# top coat for boiled linseed oil



## ROB_IN_MN (Jul 10, 2012)

I am trying to determine how long I should wait before topcoat a walnut/maple end table I made. I cut the BLO 1 part to 2 parts of mineral spirits and then wiped it off after a few minutes.

on the can, it says I can topcoat with poly. I've read on various forums that this is a bad idea. Should I topcoat with something?

Also, how long should I wait until I put a top coat on the end table?


----------



## wapakfred (Jul 29, 2011)

With the exception of shellac, the BLO should be cured before top coating…and that may take a day or two. After that most any oil based finish will adhere to it (including the polyurethane formulas). If it's a water borne urethane, then wait 5-7 days. You can get around all of this if you put a barrier coat of dewaxed shellac (for Zinnser, this would be Seal-Coat). on the blo first. The shellac can be applied very soon after the blo sits, wit in a day or so.


----------



## dhazelton (Feb 11, 2012)

You could do more coats of oil and finish with a good paste wax as well.


----------



## CharlieM1958 (Nov 7, 2006)

There is absolutely no problem putting oil based poly over BLO. ( I doubt there is a problem with water-based poly either, but I won't comment because I haven't cone it). As far as waiting time, I would let the BLO dry for a couple of days just to be on the safe side. If it feels dry to the touch you should be fine.

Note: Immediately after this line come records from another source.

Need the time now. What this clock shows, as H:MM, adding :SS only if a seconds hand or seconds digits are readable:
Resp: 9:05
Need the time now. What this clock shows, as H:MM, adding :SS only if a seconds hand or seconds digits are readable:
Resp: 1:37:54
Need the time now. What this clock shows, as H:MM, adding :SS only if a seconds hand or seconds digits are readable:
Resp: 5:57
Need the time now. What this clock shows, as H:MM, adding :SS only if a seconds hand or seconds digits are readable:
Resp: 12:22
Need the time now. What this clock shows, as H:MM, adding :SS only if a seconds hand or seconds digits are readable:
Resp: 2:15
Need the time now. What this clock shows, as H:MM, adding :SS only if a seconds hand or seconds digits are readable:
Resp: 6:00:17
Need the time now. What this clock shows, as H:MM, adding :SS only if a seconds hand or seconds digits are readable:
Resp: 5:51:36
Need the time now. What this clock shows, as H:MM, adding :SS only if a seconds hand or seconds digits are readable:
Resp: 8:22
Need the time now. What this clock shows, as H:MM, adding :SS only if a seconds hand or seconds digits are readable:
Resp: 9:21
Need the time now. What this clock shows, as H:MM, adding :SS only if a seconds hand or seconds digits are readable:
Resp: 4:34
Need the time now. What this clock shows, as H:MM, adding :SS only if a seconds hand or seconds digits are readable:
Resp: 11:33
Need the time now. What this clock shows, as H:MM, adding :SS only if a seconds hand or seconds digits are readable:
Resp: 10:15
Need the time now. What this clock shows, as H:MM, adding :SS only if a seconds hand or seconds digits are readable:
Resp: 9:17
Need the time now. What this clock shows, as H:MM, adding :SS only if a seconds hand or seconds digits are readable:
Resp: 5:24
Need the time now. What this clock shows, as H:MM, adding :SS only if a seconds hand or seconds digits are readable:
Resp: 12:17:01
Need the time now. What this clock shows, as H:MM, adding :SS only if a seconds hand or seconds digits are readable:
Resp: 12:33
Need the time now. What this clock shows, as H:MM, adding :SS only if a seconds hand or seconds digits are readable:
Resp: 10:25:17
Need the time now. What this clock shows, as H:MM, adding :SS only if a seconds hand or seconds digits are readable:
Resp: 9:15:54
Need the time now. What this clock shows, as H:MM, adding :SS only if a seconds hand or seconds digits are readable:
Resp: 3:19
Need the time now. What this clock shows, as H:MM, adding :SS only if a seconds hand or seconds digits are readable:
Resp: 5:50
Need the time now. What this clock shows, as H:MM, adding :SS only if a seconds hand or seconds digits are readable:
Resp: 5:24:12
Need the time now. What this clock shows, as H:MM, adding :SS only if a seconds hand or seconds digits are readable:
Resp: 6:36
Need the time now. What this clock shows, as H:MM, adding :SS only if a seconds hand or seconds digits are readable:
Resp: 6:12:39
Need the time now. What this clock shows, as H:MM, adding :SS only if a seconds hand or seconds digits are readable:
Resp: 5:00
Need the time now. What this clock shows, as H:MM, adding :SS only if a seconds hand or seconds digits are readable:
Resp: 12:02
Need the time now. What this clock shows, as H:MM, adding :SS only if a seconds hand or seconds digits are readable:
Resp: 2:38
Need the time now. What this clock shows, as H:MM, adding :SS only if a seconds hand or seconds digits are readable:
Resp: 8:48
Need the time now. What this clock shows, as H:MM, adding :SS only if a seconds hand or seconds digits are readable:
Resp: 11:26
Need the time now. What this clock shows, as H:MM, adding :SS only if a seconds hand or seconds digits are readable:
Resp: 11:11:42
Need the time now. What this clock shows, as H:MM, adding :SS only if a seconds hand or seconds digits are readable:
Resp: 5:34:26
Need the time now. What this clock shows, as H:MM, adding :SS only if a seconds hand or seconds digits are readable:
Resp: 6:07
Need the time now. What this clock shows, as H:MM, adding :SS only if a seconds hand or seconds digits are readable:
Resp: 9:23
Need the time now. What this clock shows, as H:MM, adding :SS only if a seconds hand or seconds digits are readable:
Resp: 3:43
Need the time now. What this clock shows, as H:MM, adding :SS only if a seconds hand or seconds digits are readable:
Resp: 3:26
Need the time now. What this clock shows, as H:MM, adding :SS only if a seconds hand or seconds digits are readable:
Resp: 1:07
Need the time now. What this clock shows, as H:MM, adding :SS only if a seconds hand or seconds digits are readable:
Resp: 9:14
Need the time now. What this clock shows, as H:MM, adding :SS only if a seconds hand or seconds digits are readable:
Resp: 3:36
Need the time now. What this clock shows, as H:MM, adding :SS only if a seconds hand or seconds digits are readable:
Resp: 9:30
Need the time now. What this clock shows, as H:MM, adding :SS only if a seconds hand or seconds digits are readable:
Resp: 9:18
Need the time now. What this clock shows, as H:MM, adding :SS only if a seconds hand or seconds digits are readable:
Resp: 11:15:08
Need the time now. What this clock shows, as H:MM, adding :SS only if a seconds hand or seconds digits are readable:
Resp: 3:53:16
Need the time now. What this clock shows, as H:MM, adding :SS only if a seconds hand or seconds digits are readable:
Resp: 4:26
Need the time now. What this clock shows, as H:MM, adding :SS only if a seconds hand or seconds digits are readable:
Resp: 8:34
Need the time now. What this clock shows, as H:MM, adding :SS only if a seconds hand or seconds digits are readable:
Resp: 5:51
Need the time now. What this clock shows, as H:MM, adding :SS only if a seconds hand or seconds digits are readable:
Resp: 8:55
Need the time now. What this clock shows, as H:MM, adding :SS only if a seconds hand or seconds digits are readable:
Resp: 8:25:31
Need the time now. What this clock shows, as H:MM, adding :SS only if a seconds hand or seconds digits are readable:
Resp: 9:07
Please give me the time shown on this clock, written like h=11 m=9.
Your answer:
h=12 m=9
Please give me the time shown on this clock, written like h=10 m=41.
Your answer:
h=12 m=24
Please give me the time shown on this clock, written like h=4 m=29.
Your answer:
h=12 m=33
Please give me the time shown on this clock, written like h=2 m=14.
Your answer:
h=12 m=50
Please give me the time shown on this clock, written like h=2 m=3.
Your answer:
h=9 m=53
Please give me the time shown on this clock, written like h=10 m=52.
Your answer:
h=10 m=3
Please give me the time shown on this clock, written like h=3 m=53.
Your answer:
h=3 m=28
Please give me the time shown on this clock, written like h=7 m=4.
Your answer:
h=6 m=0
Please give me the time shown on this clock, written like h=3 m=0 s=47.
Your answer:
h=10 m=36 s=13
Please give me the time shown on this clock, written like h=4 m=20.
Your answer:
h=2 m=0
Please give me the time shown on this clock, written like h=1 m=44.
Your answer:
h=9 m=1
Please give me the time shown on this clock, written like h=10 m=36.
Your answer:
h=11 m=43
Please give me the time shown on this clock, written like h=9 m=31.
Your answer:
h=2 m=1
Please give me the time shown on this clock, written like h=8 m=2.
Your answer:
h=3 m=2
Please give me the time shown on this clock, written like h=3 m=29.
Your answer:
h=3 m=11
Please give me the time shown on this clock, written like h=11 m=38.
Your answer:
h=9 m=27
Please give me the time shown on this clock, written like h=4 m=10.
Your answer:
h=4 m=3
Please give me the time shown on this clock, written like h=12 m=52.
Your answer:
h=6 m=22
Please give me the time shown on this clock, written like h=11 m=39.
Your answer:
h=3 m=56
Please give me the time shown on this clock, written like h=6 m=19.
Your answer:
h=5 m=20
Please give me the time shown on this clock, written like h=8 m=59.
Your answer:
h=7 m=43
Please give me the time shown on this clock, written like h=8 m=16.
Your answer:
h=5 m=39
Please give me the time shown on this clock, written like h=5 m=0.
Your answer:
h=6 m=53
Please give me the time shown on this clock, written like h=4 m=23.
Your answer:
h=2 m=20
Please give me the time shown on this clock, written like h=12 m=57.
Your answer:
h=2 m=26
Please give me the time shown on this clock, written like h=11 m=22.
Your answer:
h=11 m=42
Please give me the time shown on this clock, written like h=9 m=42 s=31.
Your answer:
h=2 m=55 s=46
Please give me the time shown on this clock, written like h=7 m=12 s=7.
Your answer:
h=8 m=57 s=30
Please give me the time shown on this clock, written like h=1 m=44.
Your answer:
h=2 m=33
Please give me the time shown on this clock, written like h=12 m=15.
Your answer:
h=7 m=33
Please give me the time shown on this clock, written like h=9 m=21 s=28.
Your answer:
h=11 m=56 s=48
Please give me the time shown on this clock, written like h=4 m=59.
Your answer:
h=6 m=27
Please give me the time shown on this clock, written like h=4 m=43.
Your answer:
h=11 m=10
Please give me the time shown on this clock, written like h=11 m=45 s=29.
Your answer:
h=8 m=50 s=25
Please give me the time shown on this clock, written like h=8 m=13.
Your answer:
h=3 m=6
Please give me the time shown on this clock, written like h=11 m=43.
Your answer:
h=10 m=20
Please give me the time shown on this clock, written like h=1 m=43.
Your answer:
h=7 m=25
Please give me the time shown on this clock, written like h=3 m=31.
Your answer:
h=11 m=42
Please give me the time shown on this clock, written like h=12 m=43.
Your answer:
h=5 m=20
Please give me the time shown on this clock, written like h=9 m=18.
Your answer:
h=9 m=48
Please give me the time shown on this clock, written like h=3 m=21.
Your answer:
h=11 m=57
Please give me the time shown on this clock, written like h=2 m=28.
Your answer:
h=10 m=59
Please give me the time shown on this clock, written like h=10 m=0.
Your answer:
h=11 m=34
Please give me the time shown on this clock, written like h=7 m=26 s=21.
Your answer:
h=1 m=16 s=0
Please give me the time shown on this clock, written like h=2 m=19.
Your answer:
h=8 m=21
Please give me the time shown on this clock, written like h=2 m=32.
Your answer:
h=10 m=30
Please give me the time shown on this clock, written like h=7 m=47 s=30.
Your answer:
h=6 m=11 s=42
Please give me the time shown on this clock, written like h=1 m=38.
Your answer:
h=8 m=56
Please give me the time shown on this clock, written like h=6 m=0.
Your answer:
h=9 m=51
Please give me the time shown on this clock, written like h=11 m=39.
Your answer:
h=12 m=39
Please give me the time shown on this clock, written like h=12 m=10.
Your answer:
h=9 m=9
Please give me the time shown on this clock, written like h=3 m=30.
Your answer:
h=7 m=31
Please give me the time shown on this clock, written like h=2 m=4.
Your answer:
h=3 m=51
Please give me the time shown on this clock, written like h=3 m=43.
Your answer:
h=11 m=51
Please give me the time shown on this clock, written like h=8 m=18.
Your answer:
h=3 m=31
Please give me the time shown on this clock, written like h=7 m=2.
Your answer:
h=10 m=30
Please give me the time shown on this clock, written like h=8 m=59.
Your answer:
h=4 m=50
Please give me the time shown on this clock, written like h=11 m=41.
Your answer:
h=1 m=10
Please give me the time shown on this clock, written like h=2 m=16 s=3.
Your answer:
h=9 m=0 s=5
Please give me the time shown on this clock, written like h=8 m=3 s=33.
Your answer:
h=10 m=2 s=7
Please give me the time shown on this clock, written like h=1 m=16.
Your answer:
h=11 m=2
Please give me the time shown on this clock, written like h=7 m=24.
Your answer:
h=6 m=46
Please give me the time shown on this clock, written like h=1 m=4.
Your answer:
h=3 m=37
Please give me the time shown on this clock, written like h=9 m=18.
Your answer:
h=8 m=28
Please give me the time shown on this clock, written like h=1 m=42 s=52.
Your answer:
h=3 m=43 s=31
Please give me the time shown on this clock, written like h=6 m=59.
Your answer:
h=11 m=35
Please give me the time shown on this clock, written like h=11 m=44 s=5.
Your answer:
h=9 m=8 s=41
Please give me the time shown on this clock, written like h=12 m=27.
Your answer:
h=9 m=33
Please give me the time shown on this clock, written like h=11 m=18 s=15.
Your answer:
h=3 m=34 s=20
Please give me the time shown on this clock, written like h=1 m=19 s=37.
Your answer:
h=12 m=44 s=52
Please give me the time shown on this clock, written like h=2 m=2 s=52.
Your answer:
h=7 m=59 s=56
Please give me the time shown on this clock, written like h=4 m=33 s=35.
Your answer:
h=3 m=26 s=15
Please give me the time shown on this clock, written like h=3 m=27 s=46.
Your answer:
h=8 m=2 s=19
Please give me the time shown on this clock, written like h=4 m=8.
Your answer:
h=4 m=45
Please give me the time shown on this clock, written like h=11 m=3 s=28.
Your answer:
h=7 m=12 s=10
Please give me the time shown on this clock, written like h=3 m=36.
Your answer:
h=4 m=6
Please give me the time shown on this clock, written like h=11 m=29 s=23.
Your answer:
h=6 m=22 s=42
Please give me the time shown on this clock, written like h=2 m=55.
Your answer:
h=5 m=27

If this were a strictly decorative piece, I would recommend you just finish with wax. But since BLO and wax doesn't give you very much protection for something like an end table, I think the poly top coat is a good idea.


----------



## ROB_IN_MN (Jul 10, 2012)

I ended up waiting a couple hours until after it already was dry to the touch, so I figured…what the heck. Seems to have worked fine.

thanks for the advice.


----------



## John1 (Aug 3, 2008)

I use PolyAcrylic over BLO all the time. I wait a few days to a week. I like to wait a week just to be sure.


----------